#### Aim of the task:
In the entries below, the word "trust" appears on some lines. Copy each of those lines.

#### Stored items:
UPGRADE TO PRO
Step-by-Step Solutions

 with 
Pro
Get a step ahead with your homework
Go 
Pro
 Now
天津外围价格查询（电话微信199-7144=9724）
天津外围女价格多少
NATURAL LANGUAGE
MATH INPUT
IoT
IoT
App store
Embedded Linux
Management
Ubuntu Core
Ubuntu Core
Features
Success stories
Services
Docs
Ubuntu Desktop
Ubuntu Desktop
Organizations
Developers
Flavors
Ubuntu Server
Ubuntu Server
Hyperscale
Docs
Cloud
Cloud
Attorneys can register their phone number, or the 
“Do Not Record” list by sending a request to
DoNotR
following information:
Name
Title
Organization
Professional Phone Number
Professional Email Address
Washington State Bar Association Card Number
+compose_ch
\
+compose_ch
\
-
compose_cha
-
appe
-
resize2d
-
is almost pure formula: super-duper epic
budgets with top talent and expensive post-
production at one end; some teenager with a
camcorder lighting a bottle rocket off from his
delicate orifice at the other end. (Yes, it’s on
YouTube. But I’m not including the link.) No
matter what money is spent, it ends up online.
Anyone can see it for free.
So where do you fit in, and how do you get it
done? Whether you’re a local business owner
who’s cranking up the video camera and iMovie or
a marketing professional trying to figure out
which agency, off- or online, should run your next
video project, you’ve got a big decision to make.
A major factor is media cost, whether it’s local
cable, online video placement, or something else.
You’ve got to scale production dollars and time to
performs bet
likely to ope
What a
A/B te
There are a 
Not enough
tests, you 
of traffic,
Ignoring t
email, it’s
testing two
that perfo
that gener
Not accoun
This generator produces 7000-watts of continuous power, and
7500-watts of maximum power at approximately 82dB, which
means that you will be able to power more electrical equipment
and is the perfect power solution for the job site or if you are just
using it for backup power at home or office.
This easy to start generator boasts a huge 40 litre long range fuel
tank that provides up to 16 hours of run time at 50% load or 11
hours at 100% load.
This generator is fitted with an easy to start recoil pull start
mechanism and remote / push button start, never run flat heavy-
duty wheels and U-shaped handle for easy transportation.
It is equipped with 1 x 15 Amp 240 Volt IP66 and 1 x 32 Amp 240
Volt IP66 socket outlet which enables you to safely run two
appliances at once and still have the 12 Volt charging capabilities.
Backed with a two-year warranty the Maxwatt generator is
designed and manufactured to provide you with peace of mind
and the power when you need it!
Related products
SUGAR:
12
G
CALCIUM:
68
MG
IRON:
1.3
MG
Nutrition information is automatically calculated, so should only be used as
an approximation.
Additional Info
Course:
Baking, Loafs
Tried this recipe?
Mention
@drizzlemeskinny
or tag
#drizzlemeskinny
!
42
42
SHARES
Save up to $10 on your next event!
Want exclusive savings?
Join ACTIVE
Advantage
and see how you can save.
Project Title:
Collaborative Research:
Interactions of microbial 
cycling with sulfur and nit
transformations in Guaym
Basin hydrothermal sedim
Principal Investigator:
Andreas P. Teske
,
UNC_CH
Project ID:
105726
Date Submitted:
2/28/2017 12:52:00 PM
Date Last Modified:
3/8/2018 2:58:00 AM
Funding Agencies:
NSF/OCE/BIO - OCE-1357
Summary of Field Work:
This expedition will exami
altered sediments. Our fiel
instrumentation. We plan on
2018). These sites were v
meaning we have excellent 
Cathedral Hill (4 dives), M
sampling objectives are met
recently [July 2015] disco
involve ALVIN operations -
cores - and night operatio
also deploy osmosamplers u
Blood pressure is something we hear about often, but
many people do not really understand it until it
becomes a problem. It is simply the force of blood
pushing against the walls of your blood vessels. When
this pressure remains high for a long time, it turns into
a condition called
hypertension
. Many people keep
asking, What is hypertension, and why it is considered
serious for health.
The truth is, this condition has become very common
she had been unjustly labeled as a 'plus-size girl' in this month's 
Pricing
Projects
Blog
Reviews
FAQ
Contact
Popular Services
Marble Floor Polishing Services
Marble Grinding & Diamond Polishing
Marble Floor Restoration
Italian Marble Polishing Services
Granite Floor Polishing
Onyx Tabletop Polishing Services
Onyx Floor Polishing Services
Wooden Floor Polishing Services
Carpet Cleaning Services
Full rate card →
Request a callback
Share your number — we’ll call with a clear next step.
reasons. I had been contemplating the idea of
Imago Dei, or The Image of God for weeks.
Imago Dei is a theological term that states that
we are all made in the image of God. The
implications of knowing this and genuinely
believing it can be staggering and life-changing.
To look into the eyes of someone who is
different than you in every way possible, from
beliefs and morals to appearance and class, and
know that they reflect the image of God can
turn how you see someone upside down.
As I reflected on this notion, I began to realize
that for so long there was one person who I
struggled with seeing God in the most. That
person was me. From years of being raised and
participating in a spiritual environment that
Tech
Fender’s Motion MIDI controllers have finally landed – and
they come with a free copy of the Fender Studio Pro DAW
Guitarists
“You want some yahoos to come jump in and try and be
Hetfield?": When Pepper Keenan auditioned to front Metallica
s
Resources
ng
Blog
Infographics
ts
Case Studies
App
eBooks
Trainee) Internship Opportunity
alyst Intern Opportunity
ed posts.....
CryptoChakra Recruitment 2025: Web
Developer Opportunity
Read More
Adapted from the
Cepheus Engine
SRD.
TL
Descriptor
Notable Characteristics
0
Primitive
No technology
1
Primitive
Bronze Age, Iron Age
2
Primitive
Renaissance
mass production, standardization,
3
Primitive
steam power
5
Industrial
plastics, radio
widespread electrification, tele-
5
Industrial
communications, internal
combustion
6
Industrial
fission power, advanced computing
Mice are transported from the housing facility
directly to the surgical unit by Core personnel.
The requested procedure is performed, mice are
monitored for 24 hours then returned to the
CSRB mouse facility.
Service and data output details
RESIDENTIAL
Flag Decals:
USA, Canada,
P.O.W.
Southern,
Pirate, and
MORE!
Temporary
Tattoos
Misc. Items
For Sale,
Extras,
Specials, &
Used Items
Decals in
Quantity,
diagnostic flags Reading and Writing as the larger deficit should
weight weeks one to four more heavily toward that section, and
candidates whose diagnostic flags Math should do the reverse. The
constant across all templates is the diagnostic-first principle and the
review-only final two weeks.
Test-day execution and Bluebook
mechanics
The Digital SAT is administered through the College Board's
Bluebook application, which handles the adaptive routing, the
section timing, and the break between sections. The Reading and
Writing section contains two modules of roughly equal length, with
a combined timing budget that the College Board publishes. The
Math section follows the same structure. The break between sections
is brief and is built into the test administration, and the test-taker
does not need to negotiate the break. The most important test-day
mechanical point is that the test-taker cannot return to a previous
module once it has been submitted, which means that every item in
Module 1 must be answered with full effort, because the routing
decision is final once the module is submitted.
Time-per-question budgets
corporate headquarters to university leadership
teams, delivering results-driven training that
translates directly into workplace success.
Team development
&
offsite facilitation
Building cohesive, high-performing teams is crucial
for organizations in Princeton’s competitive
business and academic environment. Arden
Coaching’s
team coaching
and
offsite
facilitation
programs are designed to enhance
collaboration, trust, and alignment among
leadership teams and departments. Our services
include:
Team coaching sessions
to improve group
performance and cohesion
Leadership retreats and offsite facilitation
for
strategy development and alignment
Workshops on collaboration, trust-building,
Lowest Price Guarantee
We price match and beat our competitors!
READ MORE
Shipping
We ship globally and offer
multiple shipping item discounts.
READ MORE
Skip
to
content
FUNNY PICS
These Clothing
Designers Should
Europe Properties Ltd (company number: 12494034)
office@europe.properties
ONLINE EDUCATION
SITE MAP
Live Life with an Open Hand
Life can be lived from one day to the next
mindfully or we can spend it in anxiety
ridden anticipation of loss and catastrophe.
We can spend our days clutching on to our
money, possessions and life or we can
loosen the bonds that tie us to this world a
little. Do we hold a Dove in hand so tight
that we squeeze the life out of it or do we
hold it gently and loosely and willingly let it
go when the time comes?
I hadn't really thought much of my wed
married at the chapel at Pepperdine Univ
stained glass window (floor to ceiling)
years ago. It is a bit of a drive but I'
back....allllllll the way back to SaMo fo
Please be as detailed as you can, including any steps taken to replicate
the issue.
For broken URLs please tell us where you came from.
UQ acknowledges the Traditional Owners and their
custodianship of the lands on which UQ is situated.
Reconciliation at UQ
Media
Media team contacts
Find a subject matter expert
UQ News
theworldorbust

#### Reply to the task:
collaboration, trust, and alignment among
Workshops on collaboration, trust-building,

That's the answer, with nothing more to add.